What is the most average typeface ever?

dezcom's picture

The most average typeface ever would have no strong or weak points but just kind of sit there without pleasing or annoying a single soul.


blank's picture

In the US and Western Europe, I think Kai Bernau’s Neutral probably fits the bill, but that was sort of the point. Less blatantly, nobody really ever gripes or gushes over Adobe Caslon, but it gets used constantly.

David Sudweeks's picture


SuperUltraFabulous's picture

Briem Operina

SuperUltraFabulous's picture

I second Palatino too.

Dan Gayle's picture

Lucida anything.

satya's picture


David Rault's picture

In france, within books, garamond.

SuperUltraFabulous's picture

Also Stone Sans. So average, so neutral.

Steve Tiano's picture

I’d have to second Adobe Garamond—tho’ I am in the U.S.—as a fairly ubiquitous font. However, I’ve mostly heard really good things about it. Perhaps another type better fits the bill. One that I’ve used very often in projects I have not designed but have worked on as the layout artist on groups of projects years apart, and for different clients, is New Baskerville.

Maxim Zhukov's picture

I thought that was Century Schoolbook, just ‘sitting there without pleasing or annoying a single soul’.

satya's picture


SuperUltraFabulous's picture

But I love Century... ;-)

russellm's picture

is being most average a good thing?

Is it something that just about everbody is going to reach for when they need to make a party invite? Is "average" to typeface like Trabant was to car in the GDR?


Si_Daniels's picture


Dan Gayle's picture

Since we have to bash Mr. Connare for the most hated font (not really), we need to find out who has created the most average font, or the person who has created the largest number of average fonts.

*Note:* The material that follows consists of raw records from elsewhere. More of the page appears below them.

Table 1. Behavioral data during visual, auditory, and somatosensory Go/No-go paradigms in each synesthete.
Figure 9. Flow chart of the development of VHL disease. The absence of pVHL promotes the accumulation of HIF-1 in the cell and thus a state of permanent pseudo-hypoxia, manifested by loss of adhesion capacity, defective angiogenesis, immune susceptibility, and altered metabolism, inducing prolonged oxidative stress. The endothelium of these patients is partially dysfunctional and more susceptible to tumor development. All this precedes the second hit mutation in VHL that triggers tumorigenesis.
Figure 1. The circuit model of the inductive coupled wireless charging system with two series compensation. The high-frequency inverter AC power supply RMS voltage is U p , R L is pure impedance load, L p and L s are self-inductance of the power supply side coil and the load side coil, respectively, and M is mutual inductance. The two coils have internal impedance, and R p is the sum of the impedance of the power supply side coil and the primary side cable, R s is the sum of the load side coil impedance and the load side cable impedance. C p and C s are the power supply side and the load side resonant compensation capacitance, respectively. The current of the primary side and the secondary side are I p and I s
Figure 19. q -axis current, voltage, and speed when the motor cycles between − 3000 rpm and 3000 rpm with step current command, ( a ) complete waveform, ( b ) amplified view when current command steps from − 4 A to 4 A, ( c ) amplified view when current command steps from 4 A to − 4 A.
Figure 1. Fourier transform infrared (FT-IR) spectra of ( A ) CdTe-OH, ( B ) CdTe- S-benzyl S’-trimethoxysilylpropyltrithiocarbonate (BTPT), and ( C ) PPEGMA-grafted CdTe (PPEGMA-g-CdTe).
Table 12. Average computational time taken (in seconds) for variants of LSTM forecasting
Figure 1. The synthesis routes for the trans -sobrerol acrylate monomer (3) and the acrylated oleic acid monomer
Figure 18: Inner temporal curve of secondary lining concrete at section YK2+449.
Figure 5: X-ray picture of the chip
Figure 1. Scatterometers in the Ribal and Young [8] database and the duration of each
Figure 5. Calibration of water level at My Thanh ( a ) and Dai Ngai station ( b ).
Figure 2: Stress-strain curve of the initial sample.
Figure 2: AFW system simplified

To really stir the pot, I vote Morris Fuller Benton, the king of boring average workhorses.

ryanholmes's picture

Bookman and New Century Schoolbook--both being members of the original Laserwriter 35 typefaces, they are widely distributed and well-known. Both are legible, but few would ever choose either as the first typeface that comes to mind for ANY job. Yet, if used, it's a perfectly AVERAGE and adequate choice.

Because Bookman has a bit too much individual flair, I'll vote for the latter.

writingdesigning's picture

"...just kind of sit there without pleasing or annoying a single soul"

Wouldn't that make it that typographic ideal: invisible?

David Rault's picture

Accrdoing to dan gayle's statement, i then would have to say that the most average typeface is either arial or times, because of their windowesque worldwide spread?


faraqat's picture

When i read this question i tought not about a neutral type, instead i elected the one i believe is above all the neutral types, but not good enough to be "the one". Guess for me average means the best type for general use, and for me it is Agro Sans - simple, white and beautyfully versatile.

Florian Hardwig's picture

Depends. Book, newspaper, screen, signage, advertising, …?
What book; encyclopaedia, novel, manual, schoolbook …?

This question is way too broad, the answers prove that. Mike won’t wanna read thru Typophile if all copy was 10px Operina. And I want to see Satya reading a newspaper entirely set in Eurostile – without getting heavily annoyed.

FeeltheKern's picture

Arial might be totally "average" or "invisible" on office documents, but in a context like a wedding invitation, 36 pt. Arial Bold would look pretty odd. The idea of what's invisible to type people and what's invisible to the average reader are two very different things -- Zapf Chancery would probably look great on a wedding invitation to the non-designer.

Dan Gayle's picture

I think some are missing the point. There are some very valid reasons for not liking Arial or whatever.

What about the types that are theoretically not bad, but never get used because they are just not it?

Bert Vanderveen's picture

The most average typeface? Must be 9pt.

. . .
Bert Vanderveen BNO

JCSalomon's picture

 The most average face? You’re reading it now. Georgia is the perfect ’net typeface: just sufficiently different from Times New Roman that it’s not become irritating in its ubiquitousness, yet simple enough to be invisible when used.


Gräfenberg's picture

I'm not sure if it really fulfils Chris's brief but the first thing I thought of was Helvetica.

It's just so invisible by now. With the wealth of good sans typefaces available to us now I can't help but find Helvetica too bland to use at any size where you can really see the letter shapes.

pattyfab's picture

Myriad. I don't even see it.

paul dean's picture

I'll go along with Helvetica, having just watched the movie three times. Averageness is definitely part of its appeal. . . .

FeeltheKern's picture

Average for type designers, or average for average readers? The average person is not going to be bothered by the micro-detailed problems in Arial. Whether or not these impact their reading speed and/or comprehension is an entirely different debate, but it's not going to be consciously noticed at least.